The King Center on Global Development recently awarded a generous grant to the Stanford's Human Trafficking Data Lab, an early-stage research initiative jointly run by faculty and staff from the Center for Human Rights and International Justice, the Center for Health Policy, and Stanford School of Medicine. The Lab is developing a novel human trafficking data repository and working on innovative, multidisciplinary research projects using the repository to better understand essential questions about human trafficking markets and how policies and other interventions impact these phenomena. Through collaboration with additional Stanford faculty, the Human Trafficking Data Lab boasts expertise in a broad range of disciplines, including law, economics, medicine, statistics, computer science, and corporate governance.

“This type of core support from the King Center is absolutely key to growing our Lab and achieving our vision of localized, survivor-informed, evidence-based anti-trafficking policy and intervention,” said Jessie Brunner, Director of Human Trafficking Research at the Center for Human Rights and International Justice, who also serves as the director of the Lab’s strategic partnerships within the global anti-trafficking community.

The King Center’s grant will support a three-year, multi-faceted research agenda that will:
•    enable the Lab to demonstrate the potential of existing administrative databases as a resource for policy-relevant analyses of trafficking;
•    develop an innovative research program showing that rigorous quantitative social science research on human trafficking is possible; and
•    translate this research into impactful anti-trafficking policy through policymaker engagement.

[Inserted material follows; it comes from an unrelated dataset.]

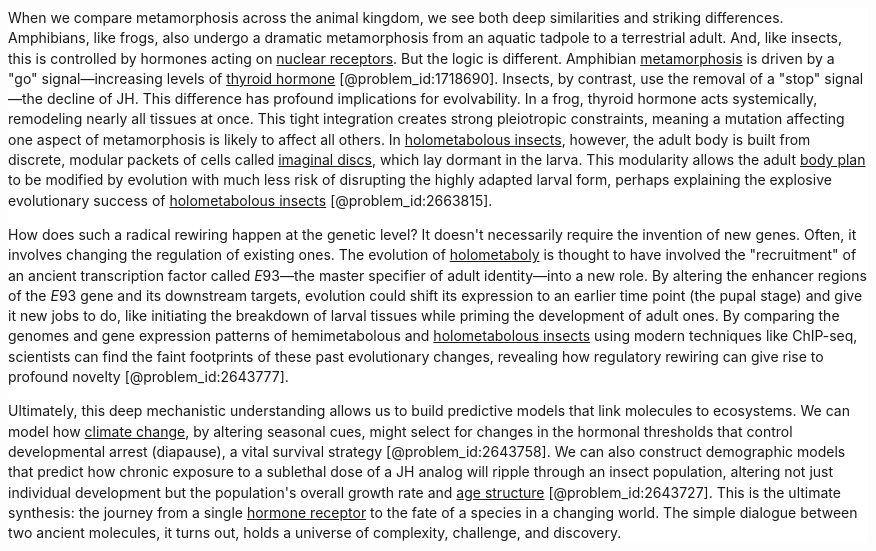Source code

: When we compare metamorphosis across the animal kingdom, we see both deep similarities and striking differences. Amphibians, like frogs, also undergo a dramatic metamorphosis from an aquatic tadpole to a terrestrial adult. And, like insects, this is controlled by hormones acting on [nuclear receptors](@article_id:141092). But the logic is different. Amphibian [metamorphosis](@article_id:190926) is driven by a "go" signal—increasing levels of [thyroid hormone](@article_id:269251) [@problem_id:1718690]. Insects, by contrast, use the removal of a "stop" signal—the decline of JH. This difference has profound implications for evolvability. In a frog, thyroid hormone acts systemically, remodeling nearly all tissues at once. This tight integration creates strong pleiotropic constraints, meaning a mutation affecting one aspect of metamorphosis is likely to affect all others. In [holometabolous insects](@article_id:263049), however, the adult body is built from discrete, modular packets of cells called [imaginal discs](@article_id:149635), which lay dormant in the larva. This modularity allows the adult [body plan](@article_id:136976) to be modified by evolution with much less risk of disrupting the highly adapted larval form, perhaps explaining the explosive evolutionary success of [holometabolous insects](@article_id:263049) [@problem_id:2663815].

How does such a radical rewiring happen at the genetic level? It doesn't necessarily require the invention of new genes. Often, it involves changing the regulation of existing ones. The evolution of [holometaboly](@article_id:274077) is thought to have involved the "recruitment" of an ancient transcription factor called $E93$—the master specifier of adult identity—into a new role. By altering the enhancer regions of the $E93$ gene and its downstream targets, evolution could shift its expression to an earlier time point (the pupal stage) and give it new jobs to do, like initiating the breakdown of larval tissues while priming the development of adult ones. By comparing the genomes and gene expression patterns of hemimetabolous and [holometabolous insects](@article_id:263049) using modern techniques like ChIP-seq, scientists can find the faint footprints of these past evolutionary changes, revealing how regulatory rewiring can give rise to profound novelty [@problem_id:2643777].

Ultimately, this deep mechanistic understanding allows us to build predictive models that link molecules to ecosystems. We can model how [climate change](@article_id:138399), by altering seasonal cues, might select for changes in the hormonal thresholds that control developmental arrest (diapause), a vital survival strategy [@problem_id:2643758]. We can also construct demographic models that predict how chronic exposure to a sublethal dose of a JH analog will ripple through an insect population, altering not just individual development but the population's overall growth rate and [age structure](@article_id:197177) [@problem_id:2643727]. This is the ultimate synthesis: the journey from a single [hormone receptor](@article_id:150009) to the fate of a species in a changing world. The simple dialogue between two ancient molecules, it turns out, holds a universe of complexity, challenge, and discovery.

One of the Lab’s current projects examines if, and how, conditional cash transfer poverty reduction programs mitigate the risk of trafficking and child labor. This work appears to be the first quantitative, individual-level study of how poverty reduction social programs impact forced labor.

Additionally, using time-series stock price data, VAT regulatory filings, and corporate ownership network data, Lab members are conducting the first formal study of the fiscal impact of deterrence tools such as “dirty lists” on the valuation of publicly and privately held companies. They will also identify corporate tactics for evading the consequences of such accountability and deterrence mechanisms.

With initial support from Data Science for Social Good, ongoing support from the Stanford Institute for Human-Centered Artificial Intelligence, and direct collaboration with the MapBiomas Project in Brazil, the Lab is developing an algorithm capable of identifying illegal labor camps in the Brazilian Amazon. Lastly, the team is developing a decision support tool to assist anti-trafficking frontline activities broadly. This AI-powered "intuition engine" will help evaluate the accuracy and urgency of new tips/leads and help improve resource allocation and task forces planning.

Several Lab affiliates will be actively engaged in these projects, including PI Grant Miller, also a faculty affiliate of the Center for Human Rights and International Justice; Vicki Ward; Mike Baiocchi, Kim Babiarz, and Luis Fabiano de Assis, a Brazilian federal labor prosecutor and Visiting Scholar with the Center.

“Some of the most basic questions about human trafficking have not yet been answered, and the international community struggles to implement effective anti-trafficking policies,” said Luis Fabiano de Assis, a Brazilian Federal Prosecutor, Visiting Scholar at the Center for Human Rights and International Justice and Lab member. “To help change this scenario, our lab brings rich academic expertise and valuable real-world experience in health, development economics, law, computer science, human rights, and statistics into cooperation with key public and private stakeholders, as well as the international community.”

The new King Center grant provides a stipend for a post-doctoral scholar, which the Lab is in the process of hiring (more information here). The King Center previously provided a seed grant to launch the Lab—funding that allowed the Lab to design a data management and security protocol, populate the data environment with massive datasets, and engage a number of undergraduates and grad students in the research.